Perhaps most crucially, boot camp provided fellowship with both peers and instructors. We had edifying conversations throughout the day, especially at evening social hours. It was so refreshing to build friendships with people who have been where I’ve been and are going where I’m going. Each evening, it was also fantastic to pick the brains of our teachers, who included priests, lawyers, ethicists, and physicians.

One particular physician modeled the integration of faith and medicine. Dr. William Toffler, a family physician from Oregon, has been an outspoken advocate for the sanctity of human life against physician-assisted suicide. This is set against the backdrop of his own life experiences.

About eight years ago, Dr. Toffler’s wife, Marlene, died after a battle with cancer. He and his family chose to honor and value her life by walking through her final days with her, providing her comfort and companionship. Tears welled up in his eyes as he spoke about her.
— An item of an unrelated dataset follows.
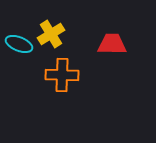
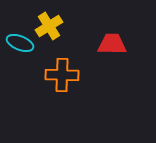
yellow cross: moved 2 px left, 8 px up
cyan ellipse: moved 1 px right, 1 px up
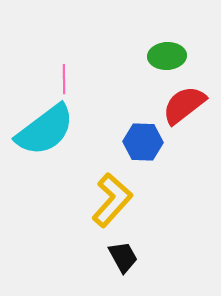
I had the sense that these were tears not simply of grief, but of a profound love for his wife. He stressed that Marlene was not a burden on the family, but caring for her was actually a source of great joy and intimacy as she reached the final days of her life on earth.

With this in mind, Dr. Toffler explained how he counsels patients who are considering ending their own life, doing so with charity and tenderness that many would associate with the love we have for a family member. Dr. Toffler’s story inspired me to incorporate my experiences and my faith into the practice of medicine. It is only when these two worlds of private and professional collide that we can truly love our patients.

CMA Boot Camp was an incredibly formative week for me. I am so grateful for the spiritual formation, education from an authentically Catholic perspective, and fellowship with peers and role models that it provided. Ultimately, my heart was burning within me because I was hearing the truth of Christ proclaimed. This week of Boot Camp will help me to boldly integrate my career and my convictions, and to imitate Jesus in the field of medicine.

Joseph Rall is a first-year resident in family medicine at the University Hospitals St. John Medical Center in Cleveland, Ohio.